Records from a data collection
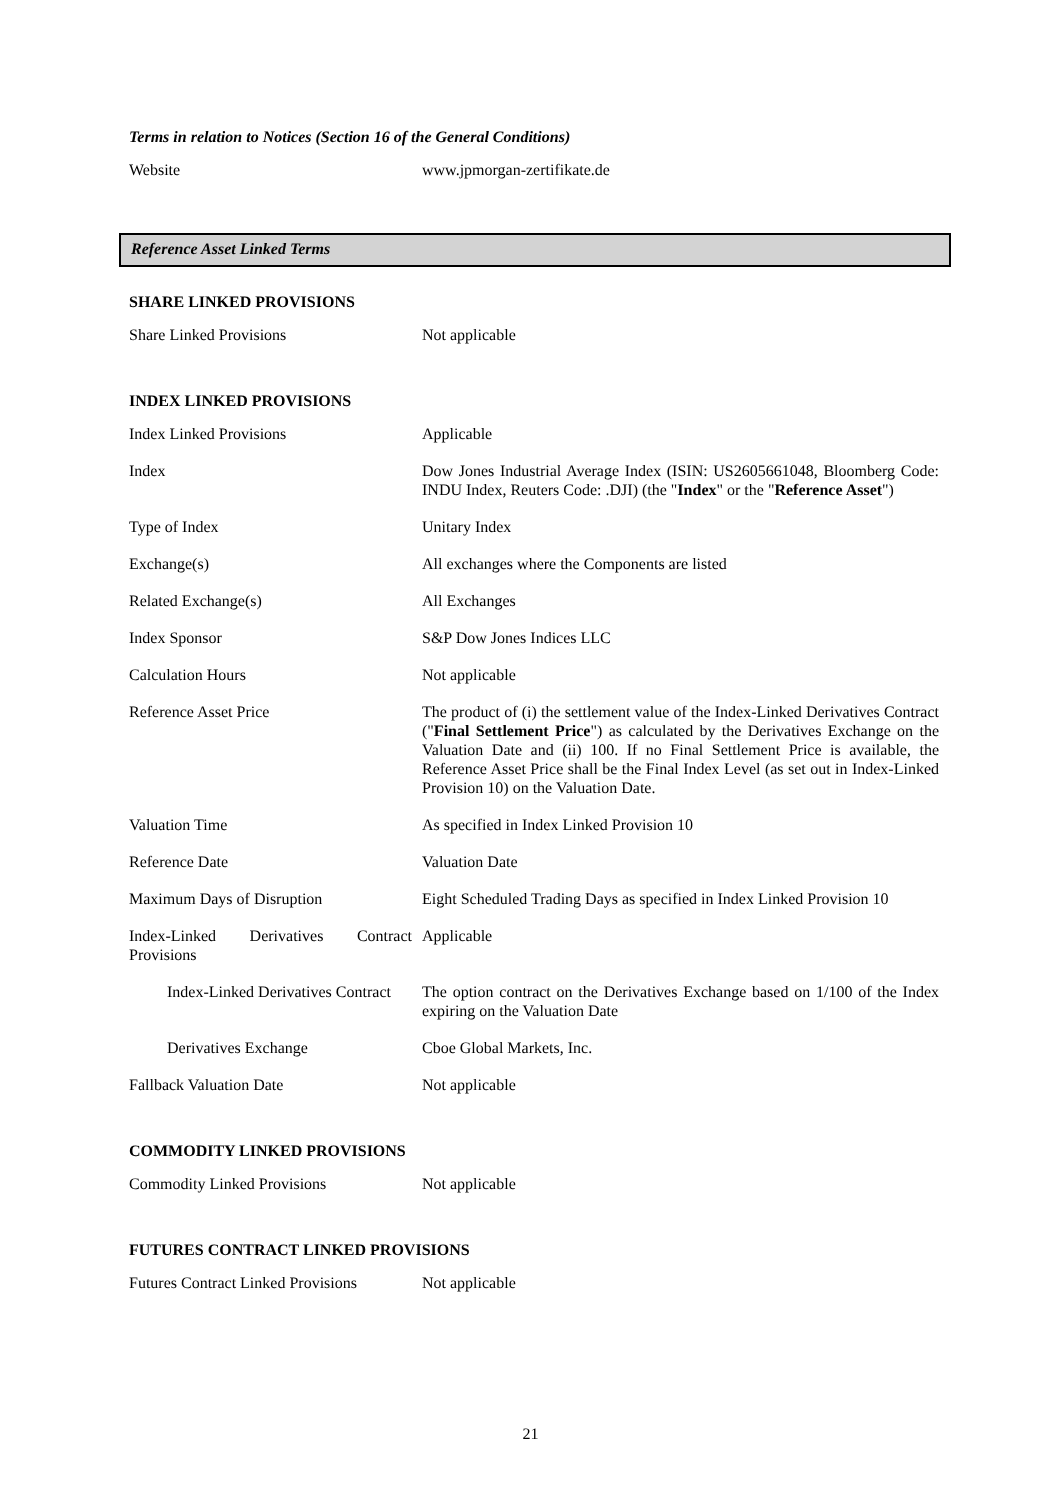Terms in relation to Notices (Section 16 of the General Conditions)
| Website | www.jpmorgan-zertifikate.de |
Reference Asset Linked Terms
SHARE LINKED PROVISIONS
| Share Linked Provisions | Not applicable |
INDEX LINKED PROVISIONS
| Index Linked Provisions | Applicable |
| Index | Dow Jones Industrial Average Index (ISIN: US2605661048, Bloomberg Code: INDU Index, Reuters Code: .DJI) (the " Index " or the " Reference Asset ") |
| Type of Index | Unitary Index |
| Exchange(s) | All exchanges where the Components are listed |
| Related Exchange(s) | All Exchanges |
| Index Sponsor | S&P Dow Jones Indices LLC |
| Calculation Hours | Not applicable |
| Reference Asset Price | The product of (i) the settlement value of the Index-Linked Derivatives Contract (" Final Settlement Price ") as calculated by the Derivatives Exchange on the Valuation Date and (ii) 100. If no Final Settlement Price is available, the Reference Asset Price shall be the Final Index Level (as set out in Index-Linked Provision 10) on the Valuation Date. |
| Valuation Time | As specified in Index Linked Provision 10 |
| Reference Date | Valuation Date |
| Maximum Days of Disruption | Eight Scheduled Trading Days as specified in Index Linked Provision 10 |
| Index-Linked Derivatives Contract Provisions | Applicable |
| Index-Linked Derivatives Contract | The option contract on the Derivatives Exchange based on 1/100 of the Index expiring on the Valuation Date |
| Derivatives Exchange | Cboe Global Markets, Inc. |
| Fallback Valuation Date | Not applicable |
COMMODITY LINKED PROVISIONS
| Commodity Linked Provisions | Not applicable |
FUTURES CONTRACT LINKED PROVISIONS
| Futures Contract Linked Provisions | Not applicable |
21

DESCRIPTION OF THE TASK:
Only an exact copy of the lines from the top of the entries through the line with "Hours | Not applicable |", both included, should be given, with all pictures omitted.

SOLUTION TO THE PROBLEM:
Terms in relation to Notices (Section 16 of the General Conditions)
| Website | www.jpmorgan-zertifikate.de |
Reference Asset Linked Terms
SHARE LINKED PROVISIONS
| Share Linked Provisions | Not applicable |
INDEX LINKED PROVISIONS
| Index Linked Provisions | Applicable |
| Index | Dow Jones Industrial Average Index (ISIN: US2605661048, Bloomberg Code: INDU Index, Reuters Code: .DJI) (the " Index " or the " Reference Asset ") |
| Type of Index | Unitary Index |
| Exchange(s) | All exchanges where the Components are listed |
| Related Exchange(s) | All Exchanges |
| Index Sponsor | S&P Dow Jones Indices LLC |
| Calculation Hours | Not applicable |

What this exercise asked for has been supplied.